At a time when pop art was still prevalent and conceptualism was on the rise in the 1970s, Scherman opted for imagery and figuration, working exclusively on the rare technique of encaustic. His paintings and works are intertwined throughout the history of art. Over the past thirty years, portraiture has become a major theme with his contemporary meditations spanning villains and celebrities, famous people, and intellectuals.
Born in Toronto in 1950, Scherman spent his childhood and youth in Paris, Europe, and then London from 1955. His father, Paul, was a conductor and violinist in Canada, Europe, and England. In 1974, Scherman graduated from the Royal College of Art in London and returned to Toronto in 1976. He has had over one hundred solo exhibitions in Canada, the United States and Europe, and China.
His encaustic painting method combines pigments and wax to create multi-layered works. The densely built-up, dripping wax surface gives the work a visceral edge and a remarkable sense of depth. Scherman is considered the greatest exponent of the encaustic medium. The structured appearance and the visible brushwork of his pieces give them an animal immediacy.
His style allows him to get closer to people and the history of art. He tries to open several orders of magnitude. In the book The aesthetics of emotion: up the down staircase of the mind-body, Scherman explains how he understands the observation of his portraits by buying them with the observation of a tree: When you look at a tree, the leaves are growing and then they disappear in a few months. The branch has been around for a year or two and the trunk for seventy years. You are seeing all of this at once, experiencing several orders of magnitude at the same time. You think you are seeing the tree, but in fact you see several trees at the same time. That’s basically what happens in his paintings. All the different levels of magnitude and time are compressed into a single space.
Scherman sees encaustic painting without limits. Some of the brush marks are transparent, so you can go much further than with oil. At the Royal College, London, he began drawing with wax crayons and his tutor, John Golding, invited him to try encaustic. You found this technique challenging and when you paint with encaustic you imagine it like looking at a marble floor and realizing that swirls of color were once liquid and you are seeing the last moment of the liquid, the fractal in which it occurred.
Wax solidifies in seconds and when it dries to the surface, it sets it. Unlike oil painting, there is a time constraint and he has to make executive decisions at speeds he normally would never have and there is no turning back. Once the wax is dry, he has to step back and see if his decision was correct. He puts the next brushstroke and begins to build the work. He also grabs a knife and scrapes a bit. It is a kind of archeology with accumulation of sediments, scraping and adding until the area that he is painting is resolved.
For Scherman, the experience of painting in encaustic is very slow and completely choppy at once – cleaning the hot palette, redoing the wax, and adding the color takes time, but then it’s super fast because the colors can change on the palette as you go. they get hot and may change on the canvas as they cool. This is the worst medium to work with, but when mastered, the payoff is enormous. This duality of the encaustic medium creates the conditions to look into the painting. It does not resolve itself, but rather creates a sense of depth in the art and invites emotion.

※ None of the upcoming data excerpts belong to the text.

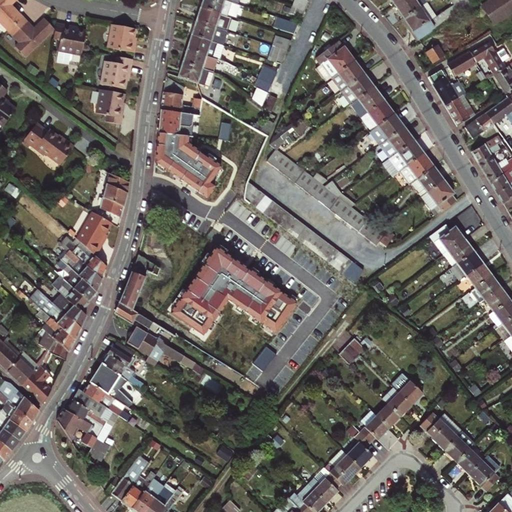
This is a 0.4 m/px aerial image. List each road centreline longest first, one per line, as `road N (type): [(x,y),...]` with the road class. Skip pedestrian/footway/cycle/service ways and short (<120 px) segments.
road 1 (residential): [(160,18),(128,226),(87,343),(38,426),(36,455)]
road 2 (residential): [(348,0),(400,61),(511,245)]
road 3 (residential): [(343,511),(399,456),(453,497),(457,511)]
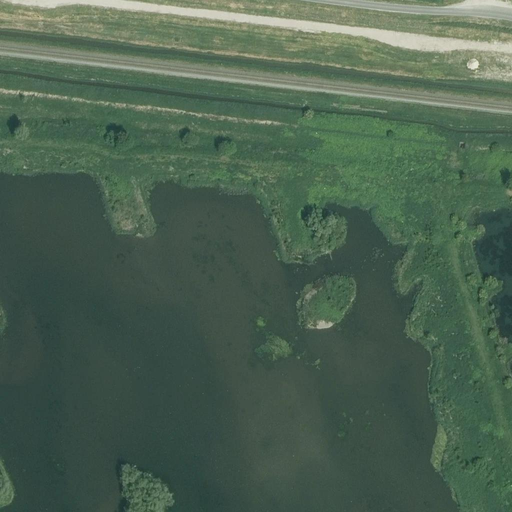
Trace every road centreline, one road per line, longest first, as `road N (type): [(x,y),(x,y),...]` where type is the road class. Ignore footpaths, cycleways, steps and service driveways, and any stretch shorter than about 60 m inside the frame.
road 1 (track): [(0,141),(511,193)]
road 2 (track): [(331,0),(511,17)]
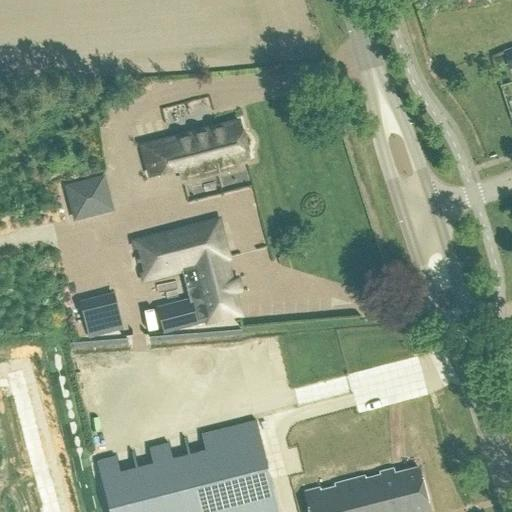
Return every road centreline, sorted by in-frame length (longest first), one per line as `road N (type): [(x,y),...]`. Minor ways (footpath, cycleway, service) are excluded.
road 1 (tertiary): [(402,217),(441,326),(480,398)]
road 2 (tertiary): [(480,398),(431,208)]
road 3 (tertiary): [(362,48),(372,128),(402,217)]
road 4 (tertiary): [(431,208),(362,48)]
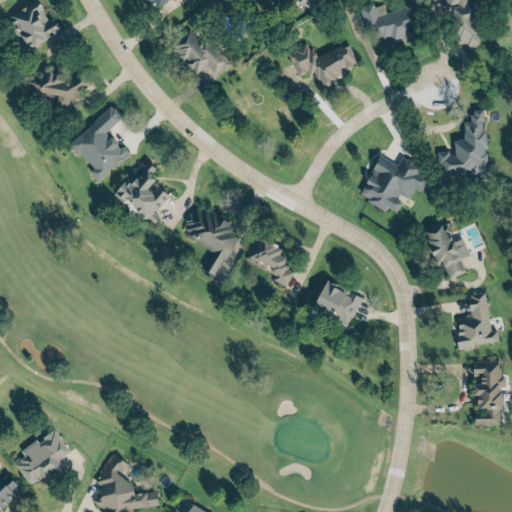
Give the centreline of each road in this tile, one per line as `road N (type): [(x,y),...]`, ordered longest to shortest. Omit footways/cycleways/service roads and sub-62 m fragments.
road 1 (residential): [(90,0),(153,89),(206,141),(382,245),(403,280),(416,331),(411,401),(381,511)]
road 2 (residential): [(298,195),(331,139),(391,95),(456,69)]
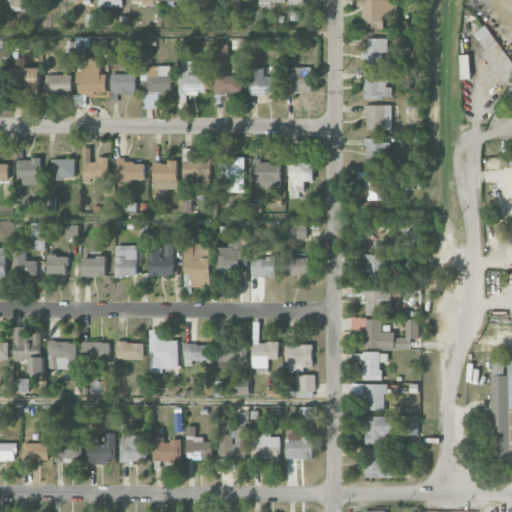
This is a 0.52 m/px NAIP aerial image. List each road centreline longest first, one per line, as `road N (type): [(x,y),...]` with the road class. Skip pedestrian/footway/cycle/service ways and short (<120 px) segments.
road 1 (residential): [(334,511),(335,0)]
road 2 (residential): [(511,495),(0,494)]
road 3 (residential): [(336,127),(0,125)]
road 4 (residential): [(335,312),(0,311)]
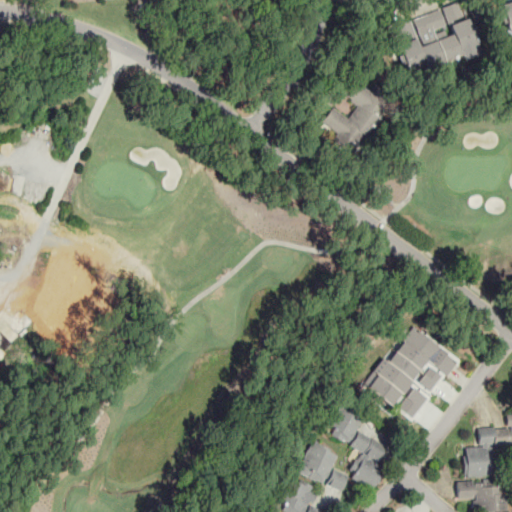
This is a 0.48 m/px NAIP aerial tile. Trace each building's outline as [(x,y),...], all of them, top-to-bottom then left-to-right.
[(511,0),(501,0),(503,13),(497,14),(500,32),(511,30),(511,0)] [(411,18),(417,38),(395,45),(405,74),(476,50),(460,2),(411,18)] [(318,125),(343,141),(339,148),(352,156),(387,99),(369,87),(368,89),(352,79),(342,94),(356,103),(347,118),(330,107),(318,125)] [(428,398),(456,364),(441,351),(432,363),(399,336),(362,382),(407,418),(423,398),(409,386),(411,384),(428,398)] [(294,471),(337,492),(346,476),(371,488),(382,467),(376,464),(386,445),(356,430),(363,418),(337,405),(323,432),(358,449),(346,473),(330,465),(335,454),(309,440),(294,471)] [(490,476),(489,445),(511,444),(511,411),(504,412),(504,427),(475,428),(476,447),(461,447),(463,477),(490,476)] [(317,491),(289,477),(275,507),(285,511),(322,511),(323,511),(311,505),(317,491)] [(454,501),(470,501),(470,511),(502,511),(502,483),(454,483),(454,501)]
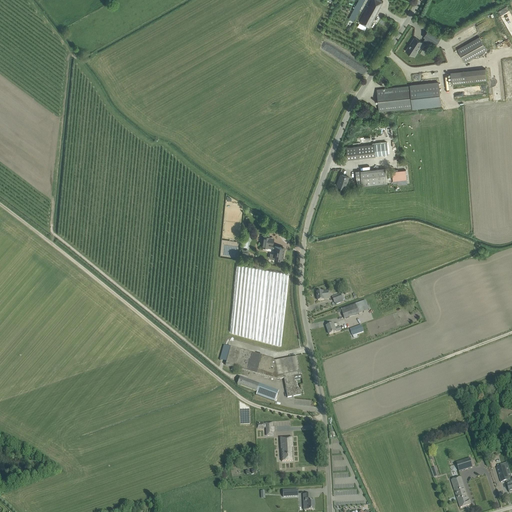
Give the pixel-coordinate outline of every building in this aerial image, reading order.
[(368,6),(360,22),(370,27),(383,2),(380,0),(372,0),(369,6),(368,6)] [(358,2),(349,19),(354,21),(363,4),(358,2)] [(441,38),(429,30),(424,37),(436,46),(441,38)] [(422,43),(423,42),(415,37),(406,51),(414,56),(417,51),(416,50),(422,42),(422,43)] [(465,63),(487,50),(479,37),(458,49),(465,63)] [(452,84),(487,80),(485,68),(450,72),(452,84)] [(379,111),(412,108),(412,109),(441,106),(438,83),(410,86),(377,90),(379,111)] [(387,143),(347,147),(348,159),(388,155),(387,143)] [(362,186),(387,183),(386,168),(355,171),(357,181),(362,181),(362,186)] [(406,170),(392,172),(393,181),(407,179),(406,170)] [(349,177),(347,176),(342,174),(339,181),(338,181),(337,185),(345,188),(349,177)] [(236,255),(238,241),(222,240),(221,255),(231,256),(231,255),(236,255)] [(284,248),(268,245),(267,248),(274,249),(274,250),(276,250),(275,254),(274,254),(273,259),(278,260),(278,259),(282,259),(284,248)] [(323,292),(317,293),(318,301),(324,300),(329,299),(328,292),(323,292)] [(342,293),(332,297),(334,303),(332,303),(333,306),(343,302),(343,301),(345,300),(342,293)] [(356,304),(341,310),(342,311),(345,319),(359,314),(356,304)] [(333,324),(328,326),(327,327),(329,335),(341,331),(340,327),(335,329),(333,324)] [(361,326),(350,330),(352,336),(363,332),(361,326)] [(272,359),(226,346),(225,345),(220,361),(226,363),(225,365),(277,380),(284,379),(287,398),(301,395),(299,388),(296,389),(294,377),(301,375),(301,374),(302,374),(301,372),(300,372),(297,357),(274,361),(272,359)] [(278,392),(260,385),(256,393),(256,395),(275,402),(275,400),(278,392)] [(483,397),(481,390),(473,393),(475,399),(483,397)] [(293,461),(291,437),(280,438),(282,462),(293,461)] [(340,453),(340,438),(331,438),(331,453),(340,453)] [(456,463),(459,472),(473,468),(470,459),(456,463)] [(498,467),(497,468),(501,482),(506,481),(510,492),(511,491),(511,478),(511,479),(511,478),(509,478),(505,466),(501,467),(500,465),(498,466),(498,467)] [(470,500),(468,500),(461,477),(451,480),(460,508),(471,505),(470,500)] [(314,510),(314,501),(311,501),(311,494),(303,494),(303,502),(307,502),(307,506),(304,506),(304,510),(314,510)]
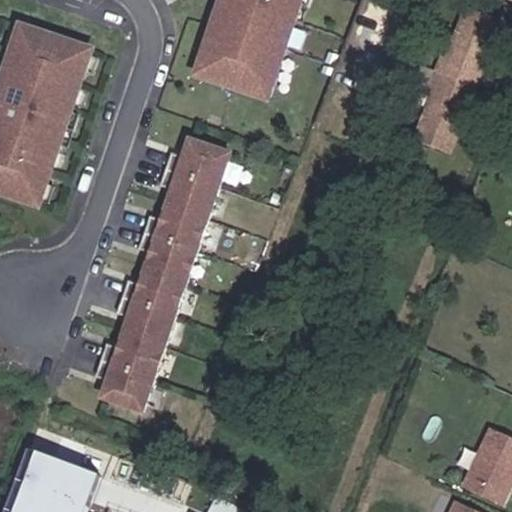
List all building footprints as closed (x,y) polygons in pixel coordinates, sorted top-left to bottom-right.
[(302,0),(214,0),(190,75),(268,102),(302,0)] [(502,25),(470,13),(450,63),(446,61),(435,87),(440,89),(420,140),(453,152),(502,25)] [(17,19),(0,68),(0,196),(39,210),(94,45),(17,19)] [(232,150),(186,135),(97,397),(144,414),(200,245),(232,150)] [(511,444),(490,434),(463,489),(504,508),(511,491),(511,444)] [(34,451),(9,511),(79,511),(91,485),(95,475),(34,451)]
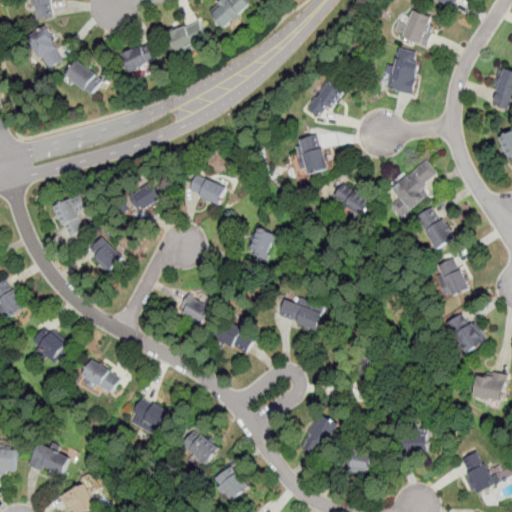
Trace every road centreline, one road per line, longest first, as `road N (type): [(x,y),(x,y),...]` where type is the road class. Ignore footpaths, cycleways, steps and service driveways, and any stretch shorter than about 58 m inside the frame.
road 1 (residential): [(11,180),(29,236),(60,284),(104,320),(216,385),(303,493),(355,511),(429,499)]
road 2 (residential): [(11,180),(139,144),(204,115),(252,82),(306,21)]
road 3 (residential): [(306,21),(172,102),(4,155)]
road 4 (residential): [(505,0),(462,69),(454,124),(476,186),(511,217)]
road 5 (residential): [(250,424),(294,397),(299,373),(280,372),(236,405)]
road 6 (residential): [(121,330),(157,265),(195,239)]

Art can become a transitional object for people, for collectors, even for a museum. Some people return to the same paintings, installations, or videos over and over again. People are drawn to him because he acts as a transitional object. They have a subconscious conversation with this piece and it helps them negotiate the world in the same way that a child has a conversation with his blanket. The transition object is always found, never created. The child finds the blanket or the doll. The fact that she is there is very important. People find art all the time. In the depths of the encaustic, they find their transitional objects and the accessories are fixed.
In his series The Cream of Denmark (See the picture below), Scherman has gone from biographical to fictional portraiture. He reveals the protagonists of Shakespeare’s Hamlet, as seen from the point of view of the main character. Like snapshots taken for a photo album, portraits have simple, explanatory captions. His trademark bleak style lends itself well to the mental decline and brooding, distrustful mentality of literature’s favorite antihero. Scherman’s vision of what he calls the “work that starts out badly and gets worse” draws heavily on the artist’s life experiences. He shares with viewers an emotional intimacy that touches on themes of love, betrayal, and depression. The perspective of each work reveals as much as the subjects themselves, and leaves them open to a multitude of possible interpretations. The characters are neither good nor bad, their beauty and their flaws overlap in broad strokes. The world Scherman describes seems to follow Hamlet’s mandate to “represent reality, holding up a mirror for virtue, vice, and the spirit of the age.”